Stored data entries
*** Block opens ***

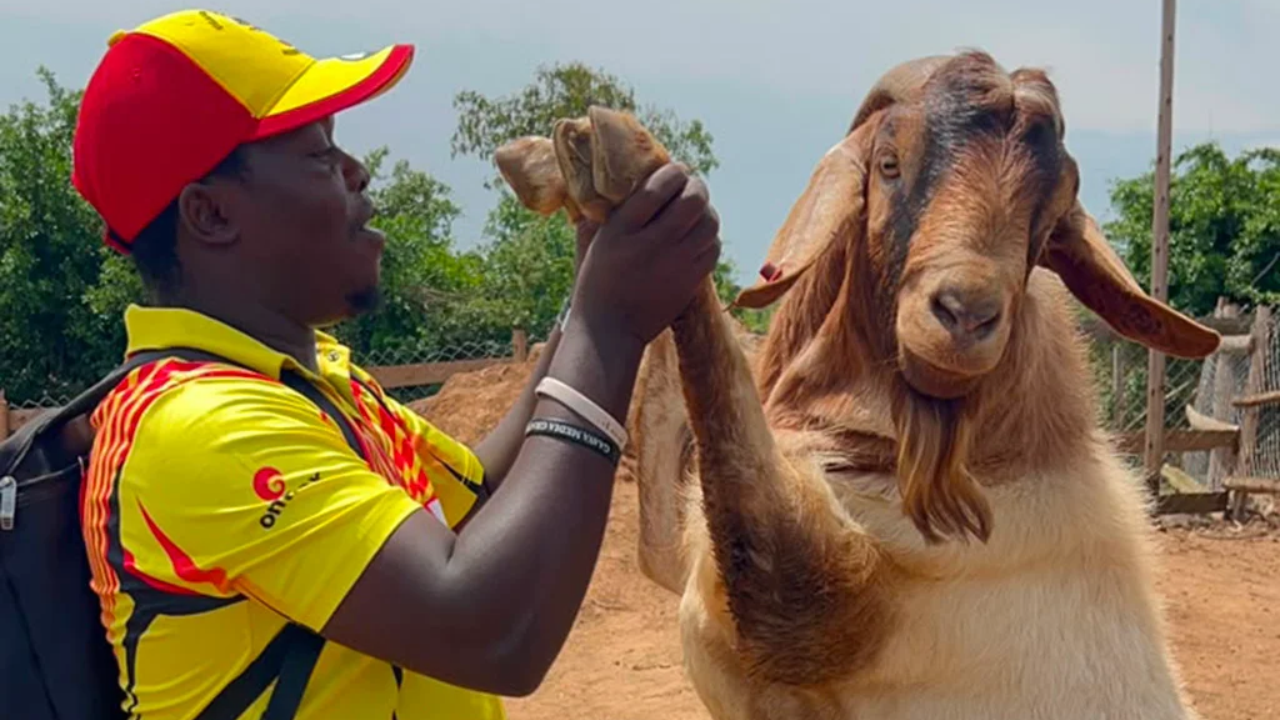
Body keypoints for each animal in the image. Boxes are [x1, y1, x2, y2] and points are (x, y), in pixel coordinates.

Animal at [494, 51, 1217, 719]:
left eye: (1049, 219)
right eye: (889, 164)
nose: (965, 314)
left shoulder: (825, 602)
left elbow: (736, 455)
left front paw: (617, 153)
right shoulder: (702, 577)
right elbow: (661, 479)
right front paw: (556, 159)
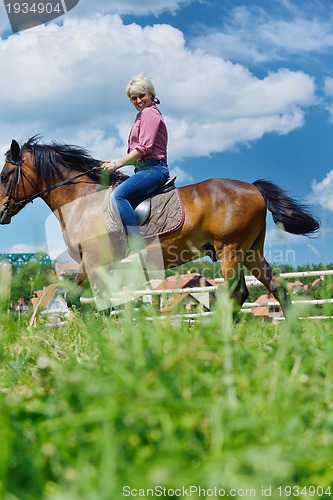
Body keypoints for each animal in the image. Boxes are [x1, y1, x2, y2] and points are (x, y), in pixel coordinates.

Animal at [0, 137, 320, 322]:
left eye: (4, 176)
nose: (1, 213)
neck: (83, 201)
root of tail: (254, 188)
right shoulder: (96, 265)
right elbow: (85, 302)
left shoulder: (93, 261)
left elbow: (83, 301)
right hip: (251, 252)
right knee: (277, 287)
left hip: (230, 250)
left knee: (237, 292)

*** Block closes ***

Only the lines from the one that contains "neck: (83, 201)" to the end of the data should be output, exactly as they appear.

neck: (83, 201)
root of tail: (254, 188)
right shoulder: (96, 265)
right elbow: (85, 302)
left shoulder: (93, 261)
left elbow: (83, 301)
right hip: (251, 252)
right knee: (277, 287)
left hip: (230, 250)
left knee: (237, 292)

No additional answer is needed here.